Boers’s own models also utilise short-term indicators. But his prime concern is trying to test the stability of the AMOC’s current system. For example, he wants to find out just how sensitively its current reacts to short-term disturbances such as weather fluctuations that we can actually observe. “From a physical point of view, we can see that the stabilising forces become weaker when the system is put briefly out of balance”, he says. “This could be a serious indication that we are indeed approaching the AMOC’s tipping point”.
The last Ice Age didn’t lead to collapse
Modelling is just one way of trying to understand the AMOC. We can also get other, valuable clues by looking into the past. Palaeoclimatologists drill into the Earth and use their drill cores to try and find evidence of abrupt changes to the world’s water cycle. Over the course of the Earth’s history, the AMOC has also come to a standstill without any intervention from humans – such as 55 million years ago during the so-called Paleocene-Eocene thermal maximum, when temperatures rose abruptly. Instabilities in the AMOC also led to shifts in the climate during the last Ice Age.
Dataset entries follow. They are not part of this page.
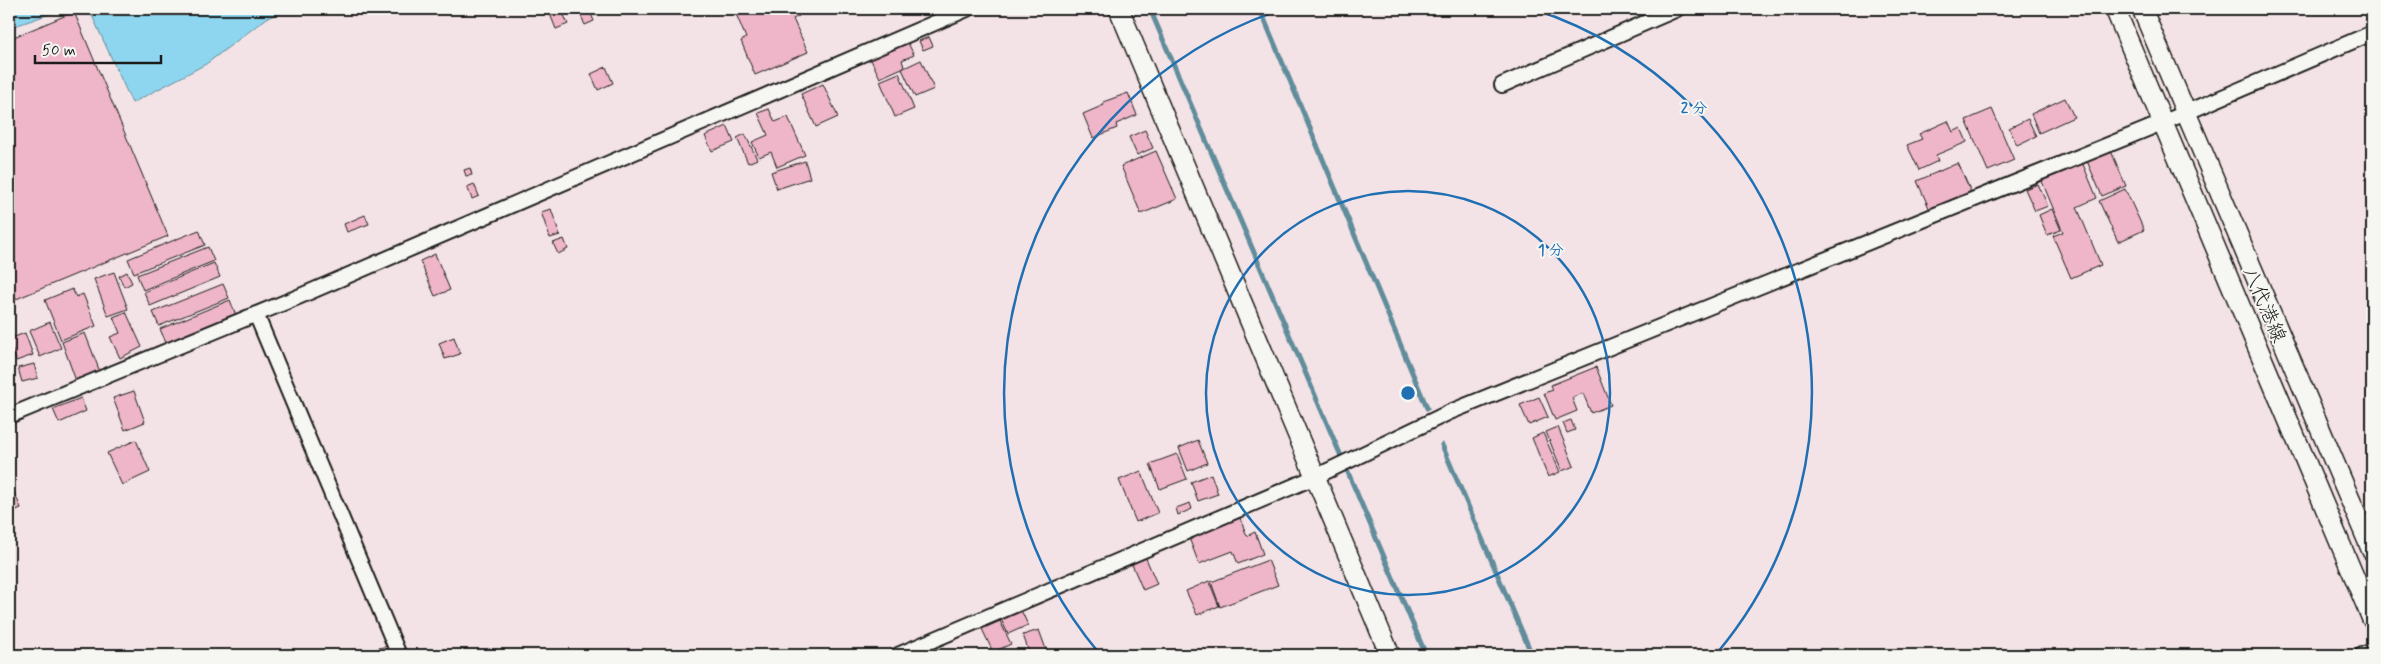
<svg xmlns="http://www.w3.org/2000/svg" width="2381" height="664" viewBox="0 0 2381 664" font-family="Mynerve,'Klee One',sans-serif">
<rect width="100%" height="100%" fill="#f4e3e6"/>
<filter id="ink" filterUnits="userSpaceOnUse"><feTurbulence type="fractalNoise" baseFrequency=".02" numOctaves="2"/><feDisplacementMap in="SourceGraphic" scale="10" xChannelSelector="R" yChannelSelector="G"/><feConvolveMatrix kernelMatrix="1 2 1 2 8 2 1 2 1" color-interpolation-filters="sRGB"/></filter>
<g filter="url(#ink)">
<!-- water -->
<path fill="#8ed6ef" stroke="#608c9b" d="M 9,9 L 64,9 L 9,28 Z
M 89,9 L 291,9 L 267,18 L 206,64 L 132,103 Z"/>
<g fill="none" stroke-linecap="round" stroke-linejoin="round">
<!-- stream -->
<path stroke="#608c9b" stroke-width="5" d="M 1150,9 L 1426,655
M 1260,9 L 1427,408
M 1442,445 L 1532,655"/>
</g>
<!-- building -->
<path fill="#efb6c9" stroke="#1c1c1c" d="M 548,9 L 561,9 L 568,24 L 556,29 Z
M 578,9 L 589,9 L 594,21 L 585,25 Z
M 734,9 L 795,9 L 799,16 L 793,19 L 808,52 L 755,75 L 741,41 L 746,38 Z
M 74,12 L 168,236 L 9,302 L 9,39 Z
M 929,37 L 933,46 L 923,50 L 919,41 Z
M 907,41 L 914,55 L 902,60 L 904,67 L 880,78 L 870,58 Z
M 921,60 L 934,89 L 915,97 L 902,69 Z
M 606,67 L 613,83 L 598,90 L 591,74 Z
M 899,73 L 914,109 L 895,117 L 880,81 Z
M 823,84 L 838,117 L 816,127 L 801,94 Z
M 1128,93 L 1137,115 L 1116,124 L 1117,128 L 1093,138 L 1083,114 L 1104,105 L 1103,102 Z
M 2065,98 L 2074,117 L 2039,133 L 2031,114 Z
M 769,109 L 775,122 L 788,117 L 805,155 L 777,167 L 771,152 L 759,157 L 752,142 L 768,135 L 758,113 Z
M 1992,109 L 2014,160 L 1988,171 L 1966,120 Z
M 2028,119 L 2036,136 L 2017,145 L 2009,128 Z
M 1948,121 L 1953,132 L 1961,128 L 1967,142 L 1936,155 L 1938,161 L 1919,170 L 1907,145 L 1922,139 L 1919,134 Z
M 727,126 L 734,142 L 712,151 L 705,136 Z
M 1145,130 L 1153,148 L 1137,155 L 1129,137 Z
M 745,134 L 757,159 L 748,163 L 737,138 Z
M 1156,151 L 1177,199 L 1141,214 L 1121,166 Z
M 2111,151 L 2126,186 L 2102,196 L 2087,161 Z
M 805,161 L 810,178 L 777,189 L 771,172 Z
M 2082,162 L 2097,198 L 2077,207 L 2101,265 L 2071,278 L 2053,236 L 2063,232 L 2041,179 Z
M 1958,163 L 1971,192 L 1930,210 L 1917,181 Z
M 470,168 L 472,175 L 466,176 L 464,170 Z
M 474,184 L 479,196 L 472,199 L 467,187 Z
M 2038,184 L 2048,206 L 2035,211 L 2025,189 Z
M 2125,189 L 2144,230 L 2118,242 L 2099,201 Z
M 551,209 L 560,235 L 550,238 L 541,212 Z
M 2052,209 L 2061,230 L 2047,235 L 2039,215 Z
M 365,215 L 369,224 L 347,232 L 344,224 Z
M 199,230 L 205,245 L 134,273 L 128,259 Z
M 564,239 L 568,249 L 558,254 L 553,243 Z
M 208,247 L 214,261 L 143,290 L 137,275 Z
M 435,254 L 450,290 L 435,296 L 420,261 Z
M 214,263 L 220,277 L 150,306 L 144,292 Z
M 114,272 L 128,309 L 108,316 L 94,279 Z
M 127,272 L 132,283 L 124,287 L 119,276 Z
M 223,284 L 229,298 L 159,326 L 153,312 Z
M 72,289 L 76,297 L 83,294 L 96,326 L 61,340 L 45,300 Z
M 230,300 L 236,315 L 166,343 L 160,329 Z
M 126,312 L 142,347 L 120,358 L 110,337 L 120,333 L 113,317 Z
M 50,322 L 61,348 L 40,357 L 29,331 Z
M 25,333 L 33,355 L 16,361 L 9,339 Z
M 85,333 L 100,372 L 76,381 L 62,342 Z
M 454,337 L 460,354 L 445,359 L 439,343 Z
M 34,364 L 38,378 L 22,382 L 18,368 Z
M 1596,367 L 1611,405 L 1591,413 L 1583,393 L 1572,398 L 1577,411 L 1555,420 L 1544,393 L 1553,390 L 1551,385 Z
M 134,391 L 145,422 L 125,430 L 113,398 Z
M 1539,397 L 1548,417 L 1529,425 L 1520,405 Z
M 81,398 L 86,411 L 59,423 L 53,409 Z
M 1571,420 L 1575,430 L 1567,433 L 1563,423 Z
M 1558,427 L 1574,466 L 1562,471 L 1546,432 Z
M 1543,433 L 1560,472 L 1548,477 L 1532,438 Z
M 136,440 L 150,472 L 122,485 L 107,453 Z
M 1198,440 L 1207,463 L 1188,471 L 1179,448 Z
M 1177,454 L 1187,479 L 1160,489 L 1150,464 Z
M 1141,471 L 1158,513 L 1136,522 L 1119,480 Z
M 1211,474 L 1218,494 L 1198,501 L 1191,482 Z
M 9,481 L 21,508 L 9,513 Z
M 1190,503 L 1192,509 L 1178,515 L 1176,508 Z
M 1240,518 L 1247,536 L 1255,532 L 1263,554 L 1238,564 L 1233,551 L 1199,564 L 1189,538 Z
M 1145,556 L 1157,584 L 1143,590 L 1131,562 Z
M 1268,560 L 1278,585 L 1220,607 L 1211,582 Z
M 1209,581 L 1219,606 L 1197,615 L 1186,591 Z
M 1020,608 L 1028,625 L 1008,634 L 1000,617 Z
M 1000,621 L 1011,644 L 993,652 L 982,629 Z
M 1039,630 L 1047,652 L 1030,655 L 1023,635 Z
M 388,646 L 390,655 L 367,655 L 366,653 L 374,651 L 374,649 Z"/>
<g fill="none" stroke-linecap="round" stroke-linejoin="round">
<defs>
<path id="street" d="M 1502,85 L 1677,9
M 256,314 L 399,655
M 9,416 L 298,297 L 967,9
M 898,655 L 1315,477 L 1450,412 L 2162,123 L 2372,33
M 2362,655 L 2372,651"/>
<path id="secondary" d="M 1119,9 L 1390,655
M 2115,9 L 2372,619
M 2142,9 L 2372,551"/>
</defs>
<!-- street casing -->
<use href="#street" stroke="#1c1c1c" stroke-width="18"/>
<!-- secondary casing -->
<use href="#secondary" stroke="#1c1c1c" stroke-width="22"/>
<!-- street -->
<use href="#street" stroke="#f6f6f2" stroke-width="14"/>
<!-- secondary -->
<use href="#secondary" stroke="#f6f6f2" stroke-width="19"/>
</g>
</g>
<!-- distance rings -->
<g fill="none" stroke="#1f6fb2" stroke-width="2.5">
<circle cx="1408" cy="393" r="202"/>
<path d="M1099 653A404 404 0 0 1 1283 9M1533 9A404 404 0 0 1 1717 653"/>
</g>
<g text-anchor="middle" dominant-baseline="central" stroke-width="4" stroke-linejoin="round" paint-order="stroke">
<!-- street labels -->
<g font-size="20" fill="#1c1c1c" stroke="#f6f6f2">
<text transform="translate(2264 305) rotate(67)">八代港線</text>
</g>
</g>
<circle cx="1408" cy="393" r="8" fill="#1f6fb2" stroke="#f6f6f2" stroke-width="2.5"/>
<g font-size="15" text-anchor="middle" font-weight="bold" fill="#1f6fb2" stroke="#f6f6f2" stroke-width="4" stroke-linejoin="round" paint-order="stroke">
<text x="1694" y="113">2 分</text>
<text x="1551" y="255">1 分</text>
</g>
<!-- margin -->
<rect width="2381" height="664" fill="none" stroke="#f6f6f2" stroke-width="30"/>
<rect x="15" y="15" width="2351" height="634" fill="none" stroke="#1c1c1c" stroke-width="2" filter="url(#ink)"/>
<!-- scale -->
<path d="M35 55v8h126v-8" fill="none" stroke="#1c1c1c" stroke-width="2.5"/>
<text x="42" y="55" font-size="15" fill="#1c1c1c" stroke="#f6f6f2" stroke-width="4" paint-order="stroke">50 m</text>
</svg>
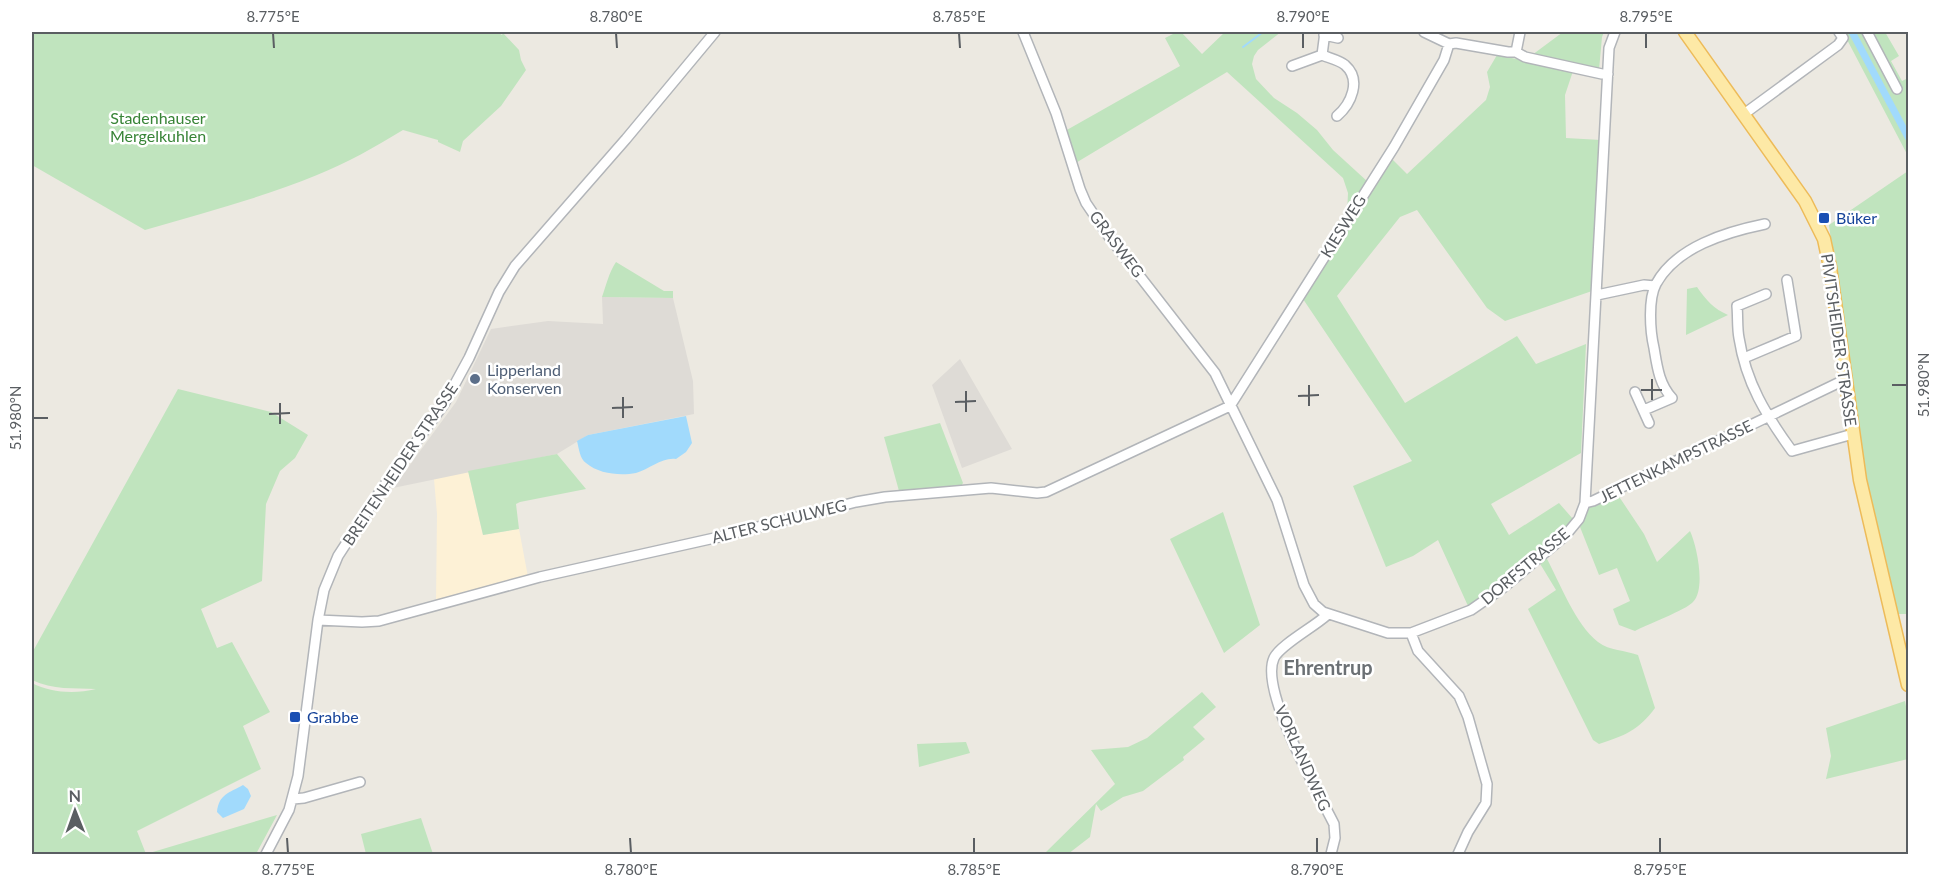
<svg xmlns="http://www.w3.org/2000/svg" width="1940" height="886" viewBox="0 0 1940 886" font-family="Lato,sans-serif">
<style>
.commercial{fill:#fdf1d6}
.industrial{fill:#dedbd6}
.green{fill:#c0e4be}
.water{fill:#a1dafc}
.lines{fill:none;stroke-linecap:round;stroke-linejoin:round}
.stream{stroke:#a1dafc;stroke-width:2}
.canal{stroke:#a1dafc;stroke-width:7}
.minor-casing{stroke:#b2b5b9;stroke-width:12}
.major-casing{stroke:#edbb59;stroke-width:15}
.minor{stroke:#fff;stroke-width:9}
.major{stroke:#fde9a6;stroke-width:12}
.ticks{fill:none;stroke:#5a5e62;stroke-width:2}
.transit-dot{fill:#1a4fb4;stroke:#fff;stroke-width:2}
.service-dot{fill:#5c6f8a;stroke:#fff;stroke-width:2}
.labels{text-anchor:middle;stroke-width:5;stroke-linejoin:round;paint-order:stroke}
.park-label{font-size:16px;fill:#388437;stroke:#fff}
.transit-label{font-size:16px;fill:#164399;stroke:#fff;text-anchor:start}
.street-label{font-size:16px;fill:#5a5e62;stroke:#fff}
.service-label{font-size:16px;fill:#4e5e75;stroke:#fff;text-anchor:start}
.quarter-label{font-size:20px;font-weight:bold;fill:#6b7074;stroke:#fff}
.neatline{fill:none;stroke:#5a5e62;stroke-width:2}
.ticks-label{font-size:15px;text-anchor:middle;fill:#5a5e62}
</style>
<rect width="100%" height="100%" fill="#ece9e1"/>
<path class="commercial" d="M468 471 483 535 519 529 528 577 436 601 437 514 434 479Z"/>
<path class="industrial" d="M602 297 673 298 693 381 694 414 588 435 557 454 393 488 456 402 491 329 548 321 603 324Z
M960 359 1012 449 962 468 932 385Z"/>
<path class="green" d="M32 32H497L502 35 503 33 519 50 521 60 526 70 501 106 463 141 460 152 438 142V140L403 130C375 147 347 163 317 175 261 198 203 213 145 230L32 165Z
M1177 32H1181L1202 54 1225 32H1281L1258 50 1254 56 1252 64 1256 79 1274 98 1297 113 1317 130 1333 150 1368 182 1347 215 1348 193 1343 178 1227 72 1074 164 1065 131 1180 66 1165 38Z
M1563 32H1604L1602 37 1599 70 1532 55Z
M1843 32H1885L1899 56 1891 61 1902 81 1908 78V156Z
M1497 55 1573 71 1565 95 1566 138 1601 140 1592 291 1505 321 1487 308 1417 210 1400 217 1337 296 1405 403 1517 336 1536 364 1586 344 1581 453 1491 504 1509 535 1559 503 1573 519 1560 535 1478 601 1468 606 1438 540 1413 556 1386 567 1353 486 1412 461 1303 299 1391 158 1407 174 1486 100 1490 87 1487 72Z
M1908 171V614H1898L1870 509 1856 434 1829 225Z
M616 262 664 291H673V298L602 297C606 286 609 272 616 262Z
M1697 287C1706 300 1714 309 1728 315L1686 335 1687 289Z
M178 389 271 412 308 435 295 458 280 471 266 504 262 581 201 609 217 648 232 642 270 712 243 726 261 769 137 831 146 854 277 815 256 854H32V683C51 693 75 694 96 689 74 688 53 690 32 680V653Z
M940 423 963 483 961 486 899 491 884 437Z
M557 454 586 489 520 502 516 504 519 529 483 535 468 471Z
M1616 492 1644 534 1657 562 1690 531C1697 546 1706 589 1693 602 1686 610 1646 625 1635 631L1619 625 1613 609 1630 601 1617 568 1599 575 1580 527 1590 506Z
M1223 512 1260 625 1224 653 1170 539Z
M1546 557C1560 583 1575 624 1598 642 1610 651 1625 650 1638 655L1655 708C1639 730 1624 736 1599 744L1593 740 1528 609 1556 590 1539 562Z
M1202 692 1216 707 1193 727 1205 739 1183 757 1184 760 1143 791 1123 797 1101 811 1096 804 1090 837 1068 854H1044L1115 784 1091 750 1128 747 1147 738Z
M1905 701 1908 717V759L1826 779 1831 756 1826 728Z
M966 742 970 753 919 767 917 744Z
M421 818 433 854H366L361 834Z"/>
<path class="water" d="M686 416 692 443 686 452 676 459C662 457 650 469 636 473 620 476 599 474 586 463 580 459 579 449 577 441L588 435Z
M243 785 248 789 251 796 244 809 223 818 217 812C219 794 229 793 243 785Z"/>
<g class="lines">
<path class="stream" d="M1243 47 1263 32"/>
<path class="canal" d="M1852 32 1908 137"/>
<defs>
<path id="minor" d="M1023 32 1056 113 1080 189 1086 203 1107 234 1215 373 1277 500 1304 585 1314 604 1323 612 1388 633H1411L1471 610 1504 587 1565 536 1579 519 1585 503 1609 48 1615 32
M1424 32 1449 44 1456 43 1508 52H1516L1525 57 1602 74H1608
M1867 32 1897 89
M1324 35 1338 38
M1516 52 1520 32
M1322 55C1329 58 1339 60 1345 65 1362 80 1351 104 1337 116
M1292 66 1322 55 1325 32
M1744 114 1838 45 1843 38 1839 32
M1766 294 1737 306C1738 316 1737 328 1739 338 1746 383 1766 415 1792 451L1853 434
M1597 295 1644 285 1655 286
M1744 358 1796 336 1787 280
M1635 392 1649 423
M1230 406 1394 147 1444 60 1449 44
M1644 410 1672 398C1659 384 1657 366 1654 348 1650 331 1648 299 1656 284 1676 247 1726 232 1765 224
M1585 503 1593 501 1840 382 1846 381
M1327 615C1314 627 1280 645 1274 658 1259 690 1318 792 1334 824L1335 838 1331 854
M318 620 362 622 379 621 540 577 719 537 856 502 885 497 991 488 1037 493 1046 492 1230 406
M1411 633 1418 651 1459 696 1468 717 1487 784 1486 803 1468 832 1458 854
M293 799 304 798 360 782
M266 854 289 810 298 776 318 620 324 590 338 556 381 490 444 404 469 358 499 292 515 266 626 139 715 32"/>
<path id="major" d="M1685 32 1805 201 1824 239 1830 267 1860 480 1908 685"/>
</defs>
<use href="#minor" class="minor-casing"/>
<use href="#major" class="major-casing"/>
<use href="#minor" class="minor"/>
<use href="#major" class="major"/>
</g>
<path class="ticks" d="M273 33 274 48M616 33 617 48M959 33 960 48M1303 33V48M1646 33V48M1652 379V400M1309 385V406M1892 385H1907M1641 390H1662M966 391V412M1298 396 1319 395M623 397V418M955 402 976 401M280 403V424M612 408 633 407M269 414 290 413M33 418H48M287 838 288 853M630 838 631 853M974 838V853M1317 838V853M1660 838V853"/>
<g class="transit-dot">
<rect x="1818" y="212" width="12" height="12" rx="3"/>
<rect x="289" y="711" width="12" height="12" rx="3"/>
</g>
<circle class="service-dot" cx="475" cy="379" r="6"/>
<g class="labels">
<g class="park-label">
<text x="158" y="124">Stadenhauser<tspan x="158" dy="18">Mergelkuhlen</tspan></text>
</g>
<g class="transit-label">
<text x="1836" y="224">Büker</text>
<text x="307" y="723">Grabbe</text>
</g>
<g class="street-label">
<text transform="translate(1343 226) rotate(-58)" y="6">KIESWEG</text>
<text transform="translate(1117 244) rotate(53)" y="6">GRASWEG</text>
<text transform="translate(1839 340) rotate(82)" y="6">PIVITSHEIDER STRASSE</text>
<text transform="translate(1676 461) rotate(-26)" y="6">JETTENKAMPSTRASSE</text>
<text transform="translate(400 464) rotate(-56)" y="6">BREITENHEIDER STRASSE</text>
<text transform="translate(779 521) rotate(-14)" y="6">ALTER SCHULWEG</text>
<text transform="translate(1525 566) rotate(-40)" y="6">DORFSTRASSE</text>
<text transform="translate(1303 758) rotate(66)" y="6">VORLANDWEG</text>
</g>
<g class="service-label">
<text x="487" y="376">Lipperland<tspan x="487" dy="18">Konserven</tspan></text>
</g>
<g class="quarter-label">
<text x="1328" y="675">Ehrentrup</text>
</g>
</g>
<rect width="1940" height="886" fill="none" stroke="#ffffff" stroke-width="66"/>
<g transform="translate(75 811) rotate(359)" stroke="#ffffff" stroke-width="4.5" paint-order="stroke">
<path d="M0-4.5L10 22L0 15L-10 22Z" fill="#5a5e62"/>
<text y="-9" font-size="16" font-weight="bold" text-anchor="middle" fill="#5a5e62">N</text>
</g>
<rect x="33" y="33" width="1874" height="820" class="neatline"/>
<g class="ticks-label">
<text x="273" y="22">8.775°E</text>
<text x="616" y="22">8.780°E</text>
<text x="959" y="22">8.785°E</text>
<text x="1303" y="22">8.790°E</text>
<text x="1646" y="22">8.795°E</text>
<text transform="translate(1924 385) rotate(-90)" y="5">51.980°N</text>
<text transform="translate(16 418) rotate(-90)" y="5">51.980°N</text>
<text x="288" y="875">8.775°E</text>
<text x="631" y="875">8.780°E</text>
<text x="974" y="875">8.785°E</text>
<text x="1317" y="875">8.790°E</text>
<text x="1660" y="875">8.795°E</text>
</g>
</svg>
These included the so-called Dansgaard-Oeschger events that occurred between 15,000 and 120,000 years ago that are co-named after Hans Oeschger (1927–98), a physicist and climate pioneer from Bern.
In April 2023, Frerk Pöppelmeier and Thomas Stocker – both climate physicists at the University of Bern’s Oeschger Centre (named in honour of their predecessor) – published a study in Nature Geoscience on the processes that took place at the end of the most recent Ice Age, 15,000 years ago, when the ice sheets over northern Europe and North America began to melt. “That created a kind of freshwater lid in the North Atlantic”, says Pöppelmeier. Besides its lower density, this lid prevented the surface water from cooling sufficiently, which led to a weakening of the AMOC. But its circulation during the last Ice Age was in any case in a significantly different state from what it is today.
Pöppelmeier and Stocker have been analysing ice cores and sediment cores from the entire Atlantic region. Ocean current indicators suggest that less meltwater flowed into the North Atlantic at the beginning of the last Ice Age than was previously assumed. “Despite the rise in temperature back then, the AMOC didn’t collapse completely, but was only weakened”, says Pöppelmeier.
The circulation has lost stability
The models of past changes in the AMOC can help climate researchers to achieve a better understanding of today’s dynamics, allowing them to document the manmade impact of increased CO2 emissions while at the same time minimising the uncertainties of current models. It seems likely that the AMOC will continue to slow down over the 21st century. But it remains unclear whether it might indeed come to a standstill. According to Stocker, climate scientists still know too little about the tipping points to be able to make robust statements about how close we might already be to threshold values.
Boers is currently working on a study that takes such uncertainties into account. For him, however, one thing is quite clear: “The AMOC has lost stability in the last century, and the increase in man-made global warming means we are heading towards a possible tipping point. We’re playing with fire if we don’t reduce CO2 emissions to zero as quickly as we can”.